Oh, stay away from that, Sandy; that is too close to home. In the mornings, when the sun ricocheted off the bay into the bedroom, it had been his custom to get up and make coffee, beginning with shade-grown Costa Rican beans a friend shipped him from San José. He was a fetishist, she teased. Anyone who abandoned her alone and languorous on a big bed in the morning sunshine to make coffee had to be. And a fool to boot, she liked to say.

“The grinder broke. I threw it away,” Meadows lied.

“Oh? Somehow, Chris, I can’t imagine you without your trusty grinder. Or is it that there is someone to make your coffee?”

“No,” he said quickly. “I make it myself still.”

Meadows struggled unsuccessfully to regain his poise.
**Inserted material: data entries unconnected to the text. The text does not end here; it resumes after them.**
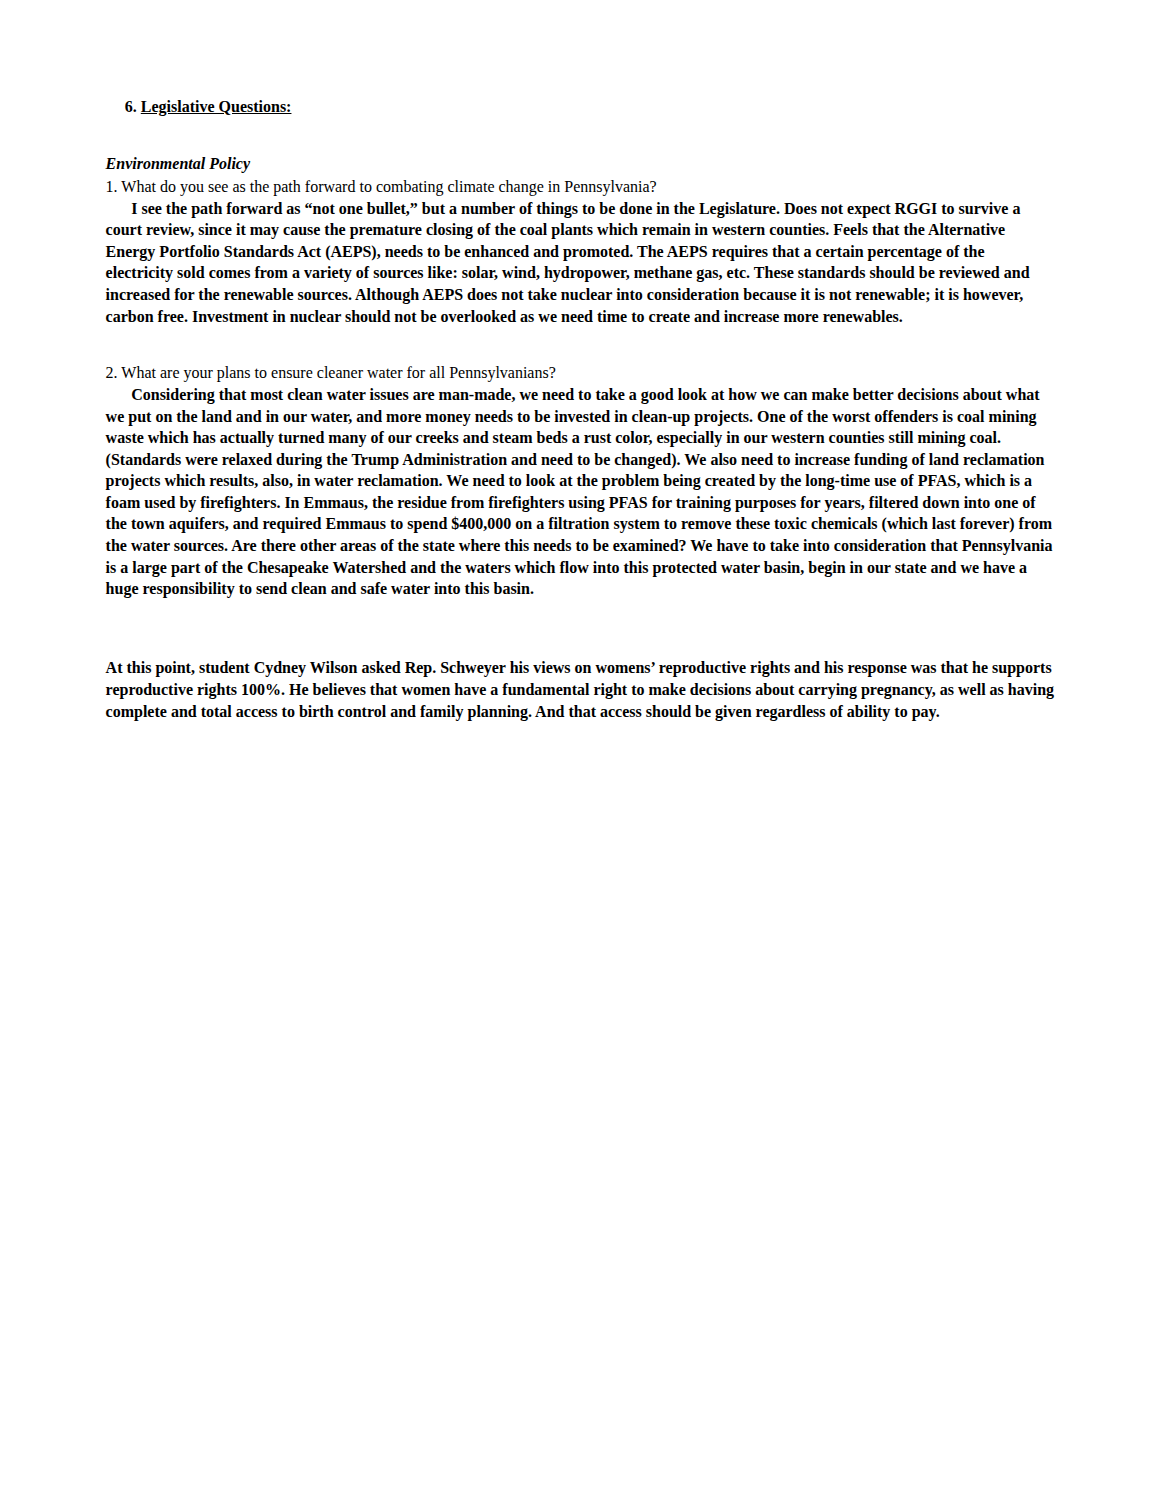Legislative Questions:
Environmental Policy
1. What do you see as the path forward to combating climate change in Pennsylvania?
I see the path forward as “not one bullet,” but a number of things to be done in the Legislature. Does not expect RGGI to survive a court review, since it may cause the premature closing of the coal plants which remain in western counties. Feels that the Alternative Energy Portfolio Standards Act (AEPS), needs to be enhanced and promoted. The AEPS requires that a certain percentage of the electricity sold comes from a variety of sources like: solar, wind, hydropower, methane gas, etc. These standards should be reviewed and increased for the renewable sources. Although AEPS does not take nuclear into consideration because it is not renewable; it is however, carbon free. Investment in nuclear should not be overlooked as we need time to create and increase more renewables.
2. What are your plans to ensure cleaner water for all Pennsylvanians?
Considering that most clean water issues are man-made, we need to take a good look at how we can make better decisions about what we put on the land and in our water, and more money needs to be invested in clean-up projects. One of the worst offenders is coal mining waste which has actually turned many of our creeks and steam beds a rust color, especially in our western counties still mining coal. (Standards were relaxed during the Trump Administration and need to be changed). We also need to increase funding of land reclamation projects which results, also, in water reclamation. We need to look at the problem being created by the long-time use of PFAS, which is a foam used by firefighters. In Emmaus, the residue from firefighters using PFAS for training purposes for years, filtered down into one of the town aquifers, and required Emmaus to spend $400,000 on a filtration system to remove these toxic chemicals (which last forever) from the water sources. Are there other areas of the state where this needs to be examined? We have to take into consideration that Pennsylvania is a large part of the Chesapeake Watershed and the waters which flow into this protected water basin, begin in our state and we have a huge responsibility to send clean and safe water into this basin.
At this point, student Cydney Wilson asked Rep. Schweyer his views on womens’ reproductive rights and his response was that he supports reproductive rights 100%. He believes that women have a fundamental right to make decisions about carrying pregnancy, as well as having complete and total access to birth control and family planning. And that access should be given regardless of ability to pay.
“You…you haven’t changed much, I mean not a bit at all. How have you been? All that time.”

“It went so fast.” She blurted it out, a set piece. “After we, uh, after I left Florida, I went up to New York and thought about finding a job. But I never got a chance. Almost as soon as I got there I met Harold and he…swept me off my feet.” She smiled in apology for the phrase. “We were married in two weeks—can you believe it? Then, bang, along came Jessica right away, and well, Syracuse, when Harold’s company transferred him there. Apart from that I haven’t changed a bit. Big, old-fashioned country girl who likes the sun in her face and sand between her toes.” The smile again.